Çalışma planı: Kliniğimizde Ocak 2007 - Temmuz 2011 tarihleri arasında hemodiyaliz gerekmeyen kronik böbrek disfonksiyonlu ve koroner arter revaskülarizyonu yapılan 30 hastanın (24 erkek, 6 kadın; ort. yaş 64.7±8.3 yıl; dağılım 43-83 yıl) verileri prospektif olarak toplandı. Hastaların demografik özellikleri ve ameliyat öncesi ve ameliyat sonrası verileri klinik sonuçlar ile birlikte değerlendirildi.

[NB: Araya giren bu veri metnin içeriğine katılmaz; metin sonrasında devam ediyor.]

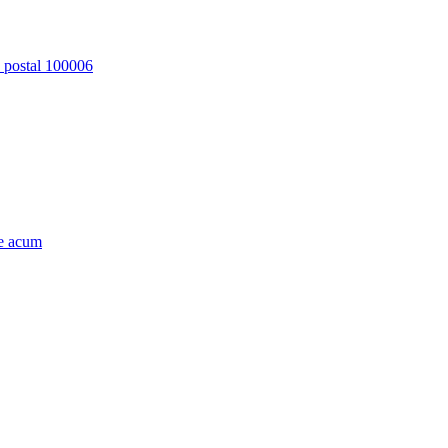
d postal 100006
e acum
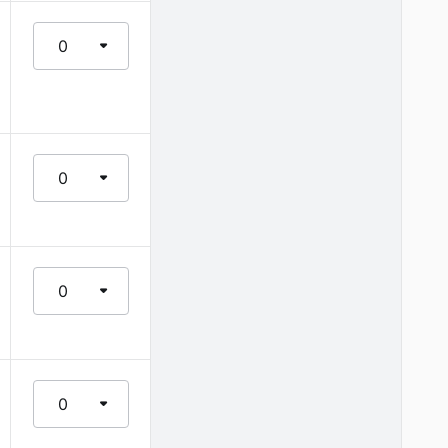
0
0
0
0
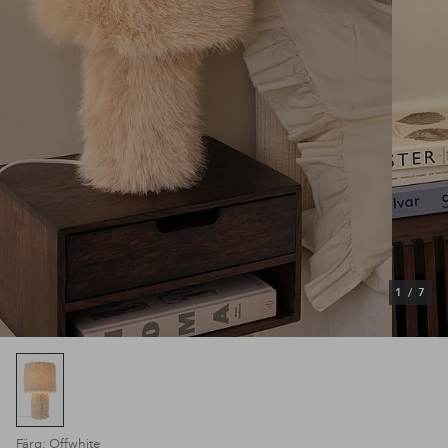
1
/
7
Färg: Offwhite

Bulgular: On iki hastada (%40) tek damar, 15 hastada (%50) iki damar, iki hastada (%6.6) üç damar ve bir hastada (%3.3) dört damar revaskülarizasyonu yapıldı. Hastaların ameliyat sonrası yoğun bakım ünitesinde kalış süreleri ortalama 1.1±0.4 gün ve hastanede kalış süreleri ortalama 7±3.2 gün idi. Hastaların ameliyat öncesi dönemde plazma kreatinin ve kan üre seviyeleri sırasıyla 2.6±1.2 mg/dL ve 70.9±286.5 mg/dL idi. Ameliyat sonrası dönemde kreatinin ve üre değerleri sırasıyla 2.7±1.6 mg/dL ve 73.7±38.7 mg/dL idi. Ameliyat öncesi ve sonrası plazma kreatinin değerleri arasında istatistiksel açıdan anlamlı fark saptanmadı. Ameliyat sonrası dönemde bir hastada (%3.3) erken dönemde hemodiyaliz gereksinimi oluştu. Dört hastada atriyal fibrilasyon (%13.3), bir hastada sternum ayrılması ve mediastinit gelişti (%3.3). Bir hasta ameliyat sonrası dönemde kaybedildi (%3.3).
Sonuç: Kronik böbrek disfonksiyonu olan ve koroner arter revaskülarizasyonuna gereksinim duyan hastalarda atan kalpte KABG düşük mortalite ve morbidite ile güvenli bir şekilde yapılabilir.